Mutations in the degradative ubiquitin ligase anaphase-promoting complex (APC) alter neurodevelopment by impairing proteasomal protein clearance, but our understanding of their molecular and cellular pathogenesis remains limited. Here, we employ the proteomic-based discovery of APC substrates in APC mutant mouse brain and human cell lines and identify the chromosome-passenger complex (CPC), topoisomerase 2a (Top2a), and Ki-67 as major chromatin factors targeted by the APC during neuronal differentiation. These substrates accumulate in phosphorylated form, suggesting that they fail to be eliminated after mitosis during terminal differentiation. The accumulation of the CPC kinase Aurora B within constitutive heterochromatin and hyperphosphorylation of its target histone 3 are corrected in the mutant brain by pharmacologic Aurora B inhibition. Surprisingly, the reduction of Ki-67, but not H3S10ph, rescued the function of constitutive heterochromatin in APC mutant neurons. These results expand our understanding of how ubiquitin signaling regulates chromatin during neurodevelopment and identify potential therapeutic targets in APC-related disorders.
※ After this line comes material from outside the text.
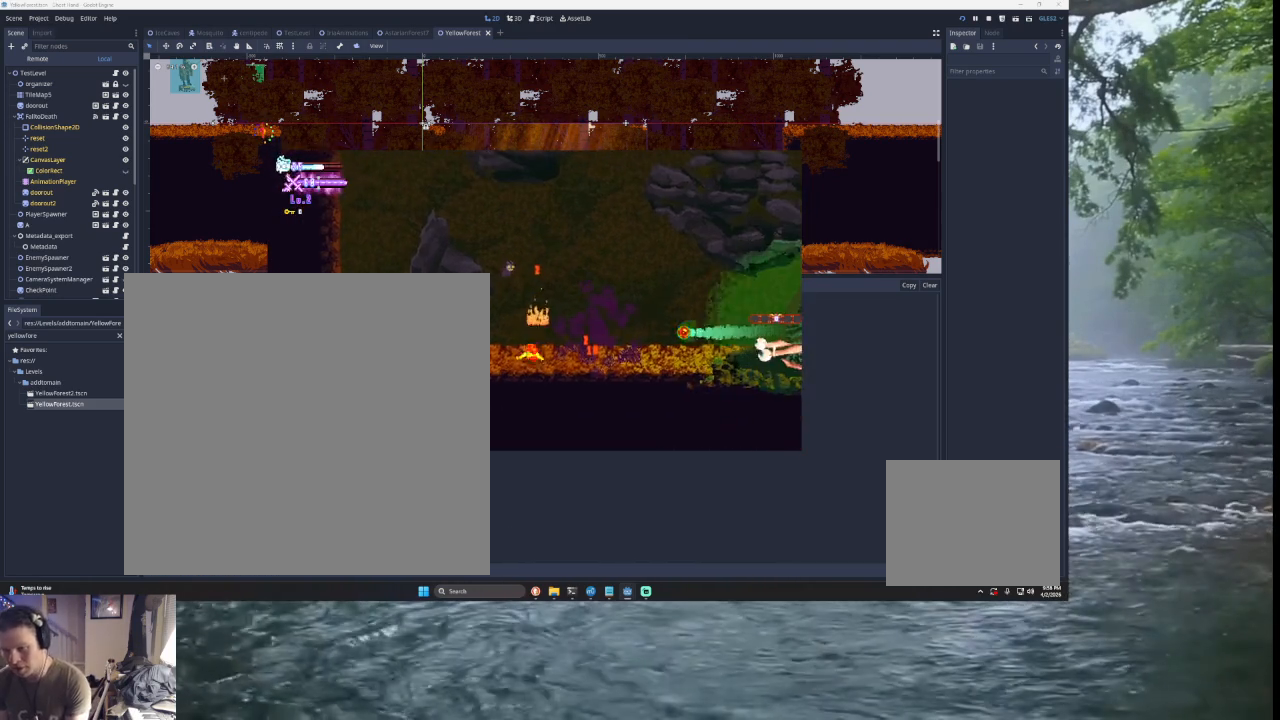
{"buttons": ["R2"], "left_stick": "center", "right_stick": "center", "events": [[100, "left_stick", "right"], [400, "left_stick", "center"], [433, "R2", "down"]]}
Keywords: H3S10ph; Ki-67; anaphase-promoting complex; chromatin; chromosome-passenger complex; heterochromatin; neurodevelopment; proteomics/phosphoproteomics; topoisomerase; ubiquitin ligase.

Figure 1:. Proteomic identification of chromatin regulators as candidate APC substrates in the developing mouse cerebellum.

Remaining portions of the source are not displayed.